Prima le scuse, poi la lettera, infine la citazione in giudizio.
La vicenda che oppone Donald Trump alla BBC ha seguito una traiettoria rapida e tutt’altro che lineare,
culminata in una causa depositata in Florida con una richiesta complessiva che può arrivare a 10 miliardi di dollari.
Lo scontro nasce da un video trasmesso prima delle elezioni presidenziali del 2024,
inserito nel programma di approfondimento Panorama.
Il video contestato e l’ammissione della BBC
Secondo quanto ricostruito da ANSA il 15 dicembre 2025,
la BBC ha ammesso che il discorso di Trump è stato manomesso attraverso il montaggio
di due passaggi distinti, accostati in modo da alterarne il significato complessivo.
L’emittente ha riconosciuto l’errore e ha accettato di fare mea culpa,
parlando però di uno sbaglio involontario, privo di qualsiasi intento diffamatorio.

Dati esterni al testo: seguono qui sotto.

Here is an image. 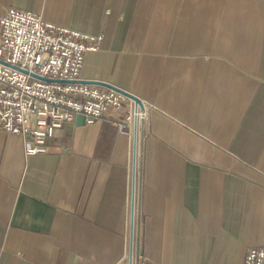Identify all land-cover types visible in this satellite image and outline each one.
Segmentation results:
<instances>
[{
    "label": "crops",
    "instance_id": "1",
    "mask_svg": "<svg viewBox=\"0 0 264 264\" xmlns=\"http://www.w3.org/2000/svg\"><path fill=\"white\" fill-rule=\"evenodd\" d=\"M8 6L103 34L81 79L137 95L145 116L76 118L35 155L0 131V264H128L133 208L144 264H244L264 246V0Z\"/></svg>",
    "mask_w": 264,
    "mask_h": 264
},
{
    "label": "built area",
    "instance_id": "2",
    "mask_svg": "<svg viewBox=\"0 0 264 264\" xmlns=\"http://www.w3.org/2000/svg\"><path fill=\"white\" fill-rule=\"evenodd\" d=\"M103 38L33 11L0 10V131L21 134L26 154L48 153V139L78 115L91 123L115 109L123 115L120 130L144 118V109L124 92L81 79L85 54L99 50ZM127 259L144 264L134 252L130 260V250ZM244 264H264V246L249 248Z\"/></svg>",
    "mask_w": 264,
    "mask_h": 264
},
{
    "label": "water",
    "instance_id": "3",
    "mask_svg": "<svg viewBox=\"0 0 264 264\" xmlns=\"http://www.w3.org/2000/svg\"><path fill=\"white\" fill-rule=\"evenodd\" d=\"M86 82H91V83H96V84H100V85H104V86H108V87H111V88H114L116 90H119V91H122L124 92L127 96L131 97L132 99L135 100V102L140 105V107L142 109L145 108V105H144V102L143 100L138 97L137 95L125 90V89H122L120 87H117L115 85H112L110 83H106V82H102V81H86ZM77 119H81L82 121L85 122V117L82 116V115H78L77 116ZM137 125V124H136ZM136 130H137V127L135 128V147H136ZM133 240H134V208H133V217H132V229H131V239H130V260L132 259L133 257Z\"/></svg>",
    "mask_w": 264,
    "mask_h": 264
},
{
    "label": "bare ground",
    "instance_id": "4",
    "mask_svg": "<svg viewBox=\"0 0 264 264\" xmlns=\"http://www.w3.org/2000/svg\"><path fill=\"white\" fill-rule=\"evenodd\" d=\"M139 123V122H138ZM140 125V124H139ZM135 127V126H134ZM139 128V127H138ZM135 130V129H134Z\"/></svg>",
    "mask_w": 264,
    "mask_h": 264
}]
</instances>
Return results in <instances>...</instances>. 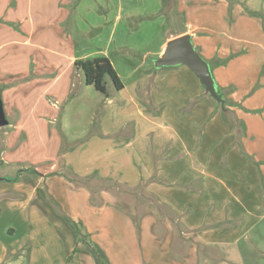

La spiegazione ufficiale è arrivata anche sotto forma di una lettera di scuse indirizzata al presidente,
nella quale la BBC ha illustrato le proprie ragioni difensive:
il programma, secondo l’emittente, era stato trasmesso solo nel Regno Unito
e non avrebbe prodotto alcun danno concreto alla reputazione di Trump.
“Nessun danno”: la tesi che non convince Trump
Nella lettera, sempre secondo ANSA, la BBC ha richiamato un argomento destinato a pesare anche in tribunale:
l’assenza di un danno effettivo.
Il presidente, infatti, è stato rieletto poco dopo la messa in onda del documentario,
circostanza che, nella lettura dell’emittente, renderebbe difficile dimostrare un impatto negativo reale.
Una linea difensiva netta, ma che non ha minimamente scalfito la posizione della Casa Bianca.
Per Trump, le scuse non bastano:
l’editing resta, a suo giudizio, una manipolazione grave,
avvenuta in un momento politicamente sensibile e con un potenziale effetto distorsivo sul dibattito pubblico.
Da qui la decisione di procedere comunque per vie legali.
La scelta della causa: 5 miliardi (o 10)
Formalmente, Trump chiede 5 miliardi di dollari per ciascuno dei due capi d’accusa indicati nell’azione legale,
arrivando così a un totale di 10 miliardi.
L’impianto combina la diffamazione con la presunta violazione delle norme della Florida
contro le pratiche ingannevoli e sleali.
Una strategia aggressiva, che punta a colpire non solo sul piano reputazionale,
ma anche su quello economico e simbolico.
Una partita che va oltre il singolo video
Al di là del montaggio contestato, la causa rappresenta l’ennesimo capitolo
della guerra aperta tra Trump e i grandi media internazionali.
In questo caso, però, il contesto è reso ancora più delicato dal fatto che
l’emittente abbia ammesso l’errore, pur negando ogni volontà diffamatoria.
È proprio questo cortocircuito — scuse sì, responsabilità no —
ad aver spinto Trump a non fermarsi.
La battaglia che si apre ora non riguarda solo un servizio televisivo,
ma il confine sottile tra errore giornalistico,
manipolazione del racconto e uso politico dell’informazione.